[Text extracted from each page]

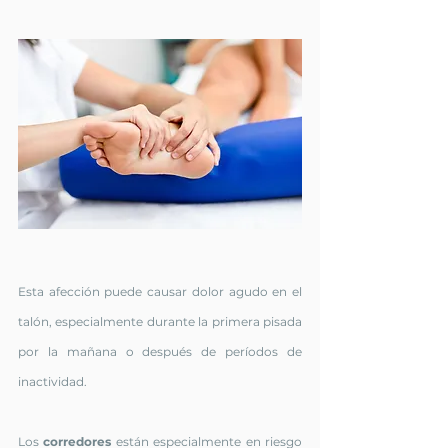
Esta afección puede causar dolor agudo en el 
talón, especialmente durante la primera pisada 
por la mañana o después de períodos de 
inactividad. 
Los 
corredores 
están especialmente en riesgo 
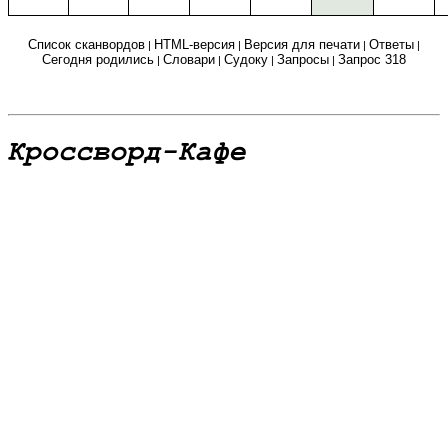
Список сканвордов
HTML-версия
Версия для печати
Ответы
|
|
|
|
Сегодня родились
Словари
Судоку
Запросы
Запрос 318
|
|
|
|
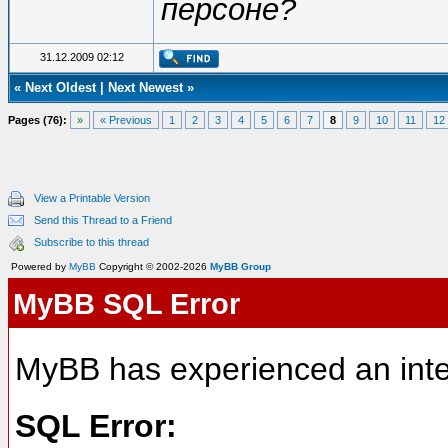
персоне?
31.12.2009 02:12
«
Next Oldest
|
Next Newest
»
Pages (76):
»
« Previous
1
2
3
4
5
6
7
8
9
10
11
12
View a Printable Version
Send this Thread to a Friend
Subscribe to this thread
Powered by
MyBB
Copyright © 2002-2026
MyBB Group
MyBB SQL Error
MyBB has experienced an inte
SQL Error:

*What is needed*. Print every line of text from all the material above without changing anything, and leave the pictures out.

*Task answer*.
Esta afección puede causar dolor agudo en el 
talón, especialmente durante la primera pisada 
por la mañana o después de períodos de 
inactividad. 
Los 
corredores 
están especialmente en riesgo 
Список сканвордов
HTML-версия
Версия для печати
Ответы
|
|
|
|
Сегодня родились
Словари
Судоку
Запросы
Запрос 318
|
|
|
|
персоне?
31.12.2009 02:12
«
Next Oldest
|
Next Newest
»
Pages (76):
»
« Previous
1
2
3
4
5
6
7
8
9
10
11
12
View a Printable Version
Send this Thread to a Friend
Subscribe to this thread
Powered by
MyBB
Copyright © 2002-2026
MyBB Group
MyBB SQL Error
MyBB has experienced an inte
SQL Error:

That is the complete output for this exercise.